## [YOUR ASSIGNMENT]
What is needed is an exact copy of the lines from the start of the records below through the line with "(680, 727) none", without the pictures.

(Version comparison data)
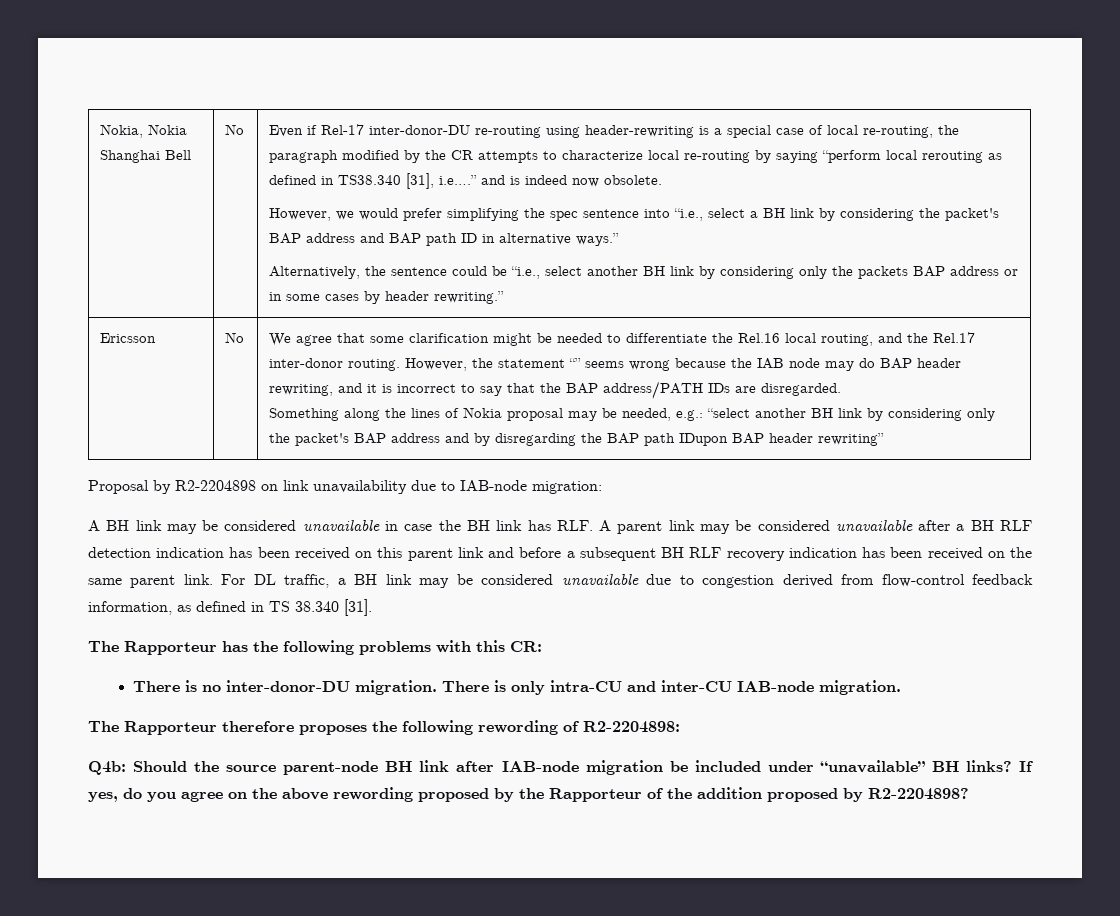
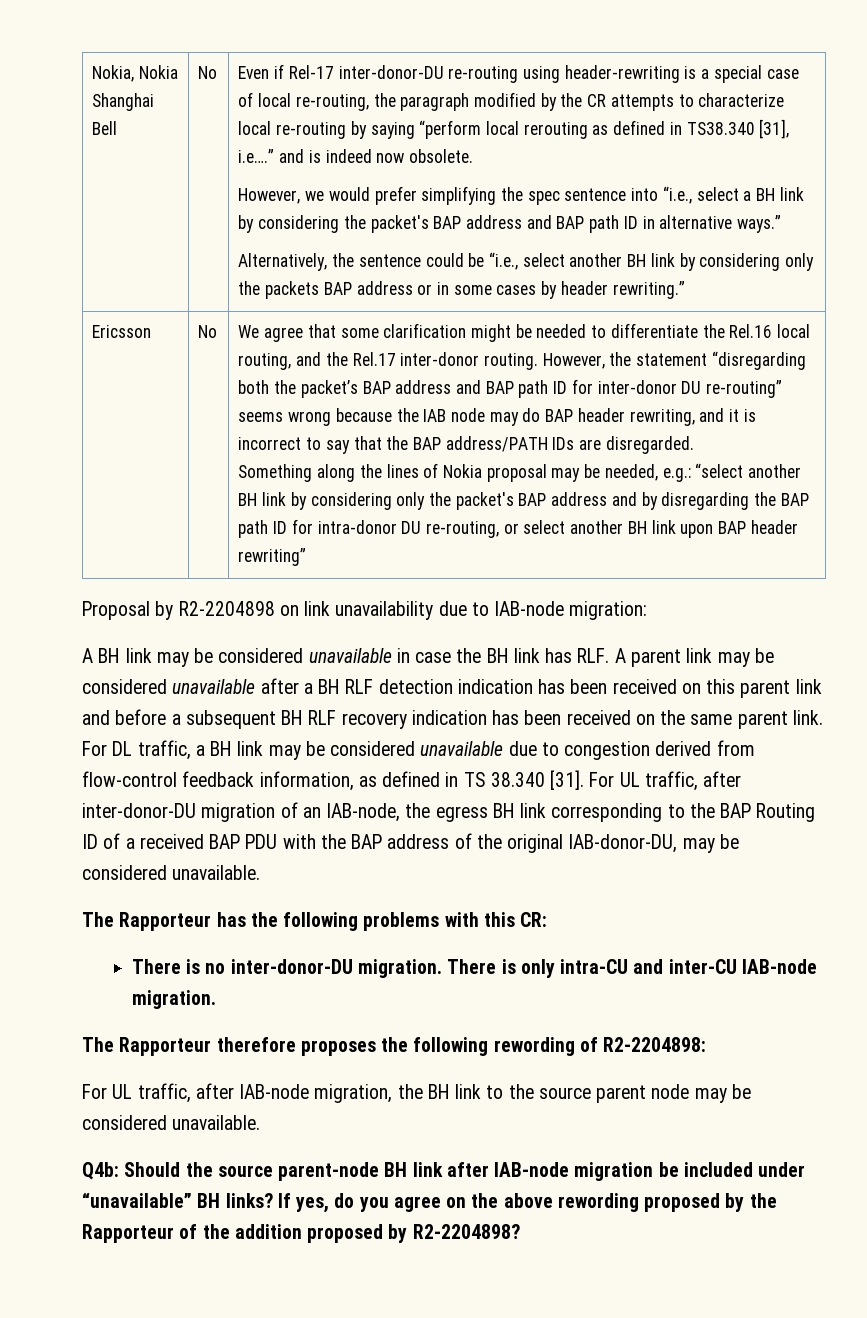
[569,358,582,368] “” -> [711,351,806,370] [238,379,783,398] “disregarding both the packet’s BAP address and BAP path ID for inter-donor DU re-routing”
[679,433,729,446] IDupon -> [273,519,714,538] ID for intra-donor DU re-routing, or select another BH link upon
(372, 607) none -> [589,771,742,791] [82,802,816,822] [82,833,739,853] [82,865,261,880] For UL traffic, after inter-donor-DU migration of an IAB-node, the egress BH link corresponding to the BAP Routing ID of a received BAP PDU with the BAP address of the original IAB-donor-DU, may be considered unavailable.
(680, 727) none -> [82,1083,751,1103] [82,1115,261,1130] // For UL traffic, after IAB-node migration, the BH link to the source parent node may be considered unavailable.

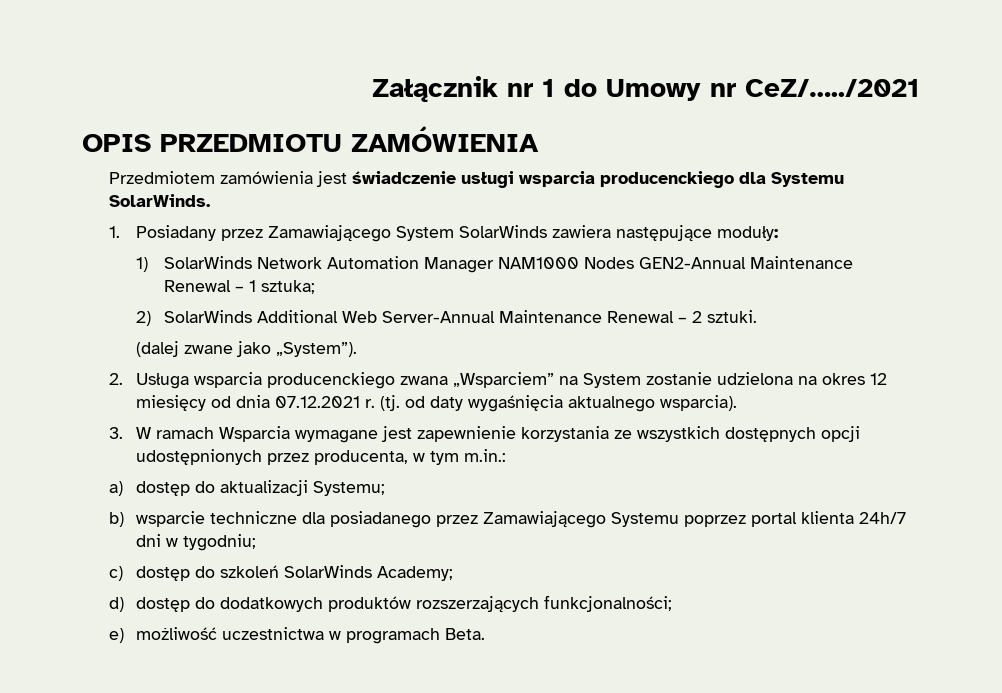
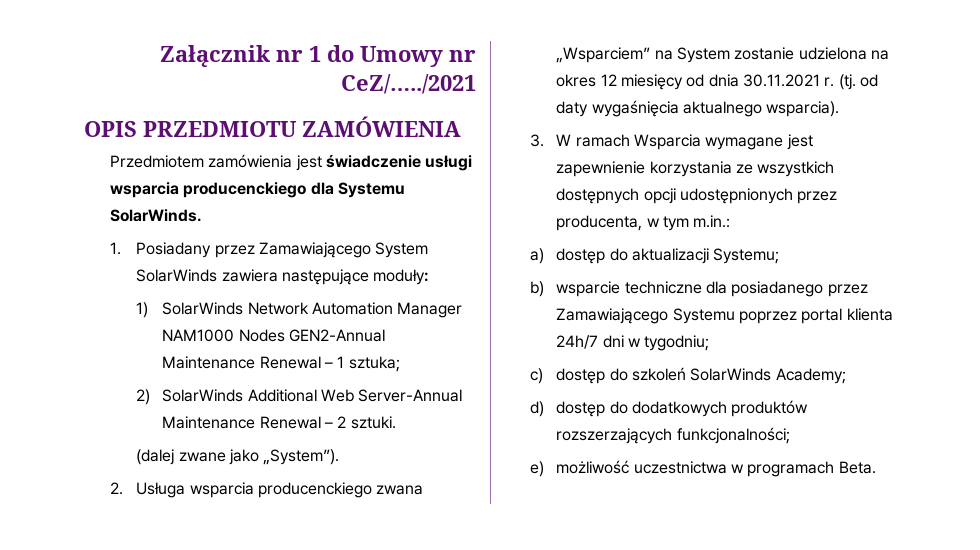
[275,396,361,408] 07.12.2021 -> [742,74,820,87] 30.11.2021

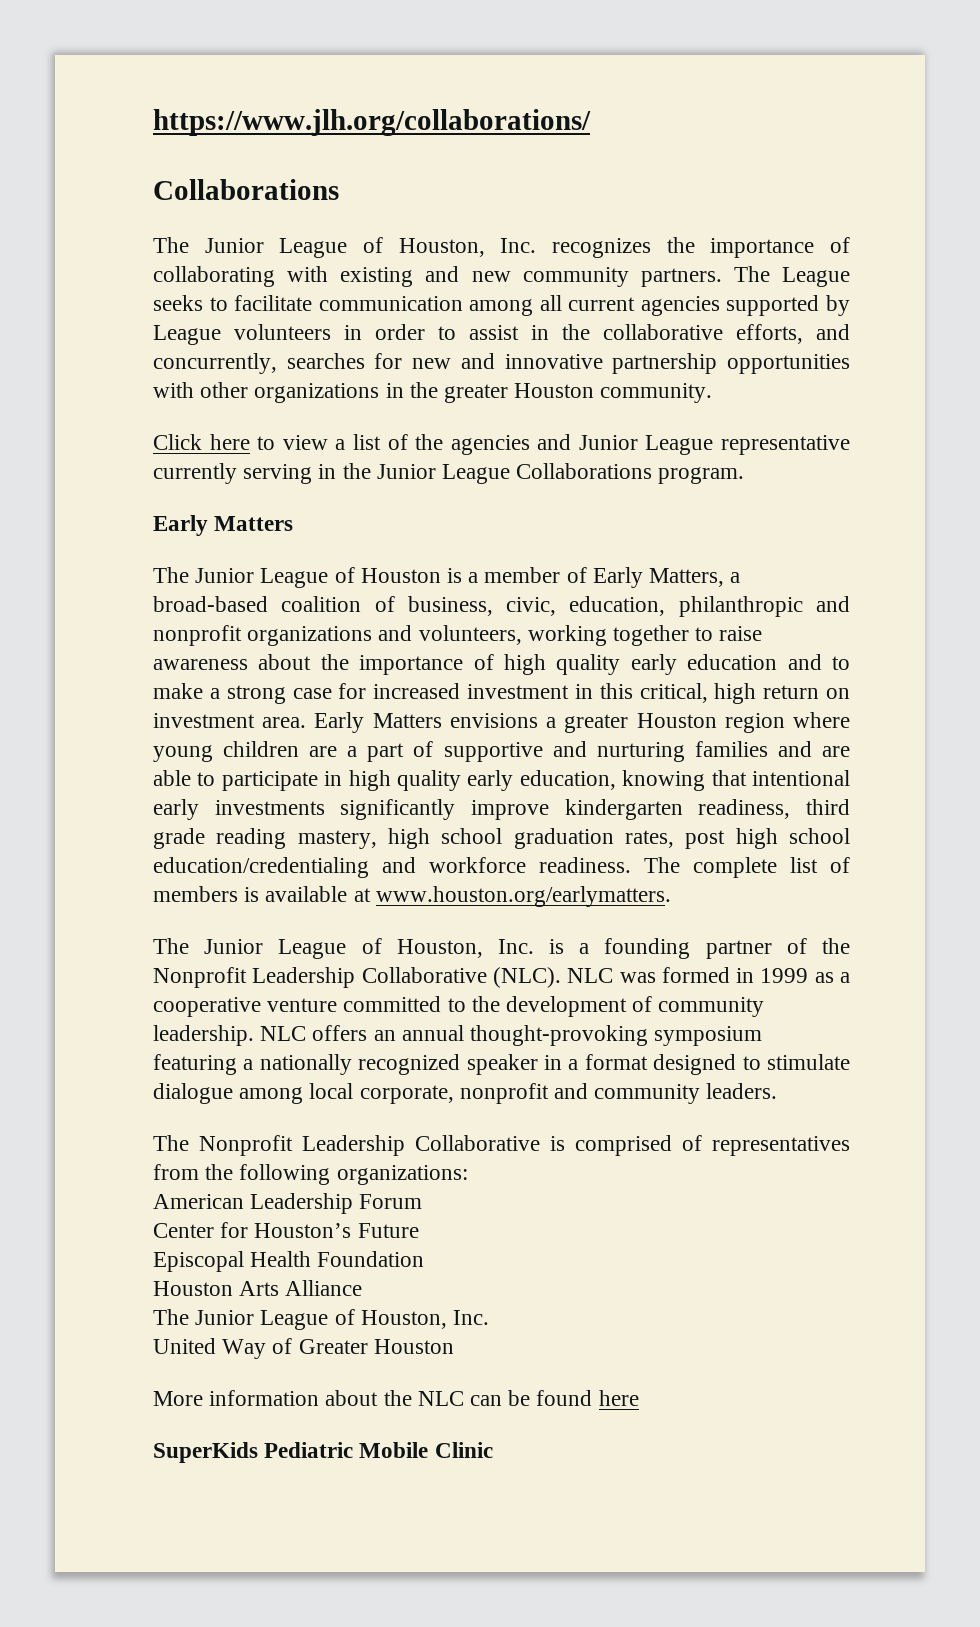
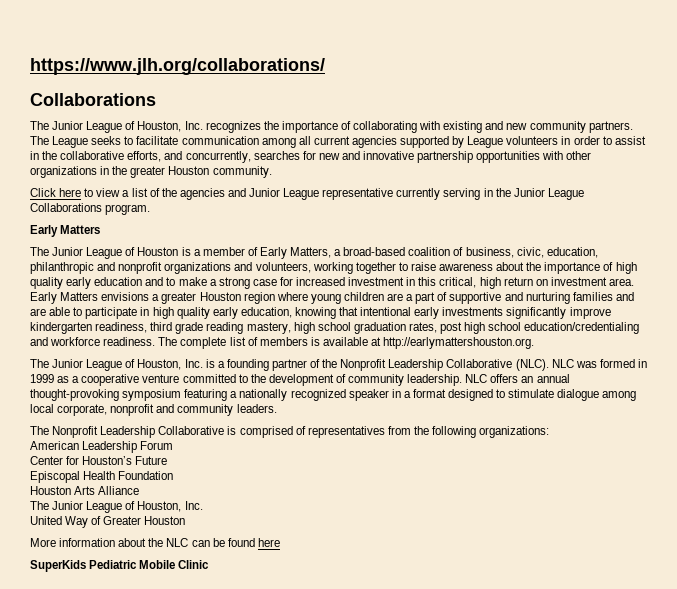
[375,886,671,907] www.houston.org/earlymatters. -> [383,337,535,349] http://earlymattershouston.org.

## [FINISHED EXERCISE]
[569,358,582,368] “” -> [711,351,806,370] [238,379,783,398] “disregarding both the packet’s BAP address and BAP path ID for inter-donor DU re-routing”
[679,433,729,446] IDupon -> [273,519,714,538] ID for intra-donor DU re-routing, or select another BH link upon
(372, 607) none -> [589,771,742,791] [82,802,816,822] [82,833,739,853] [82,865,261,880] For UL traffic, after inter-donor-DU migration of an IAB-node, the egress BH link corresponding to the BAP Routing ID of a received BAP PDU with the BAP address of the original IAB-donor-DU, may be considered unavailable.
(680, 727) none -> [82,1083,751,1103] [82,1115,261,1130] // For UL traffic, after IAB-node migration, the BH link to the source parent node may be considered unavailable.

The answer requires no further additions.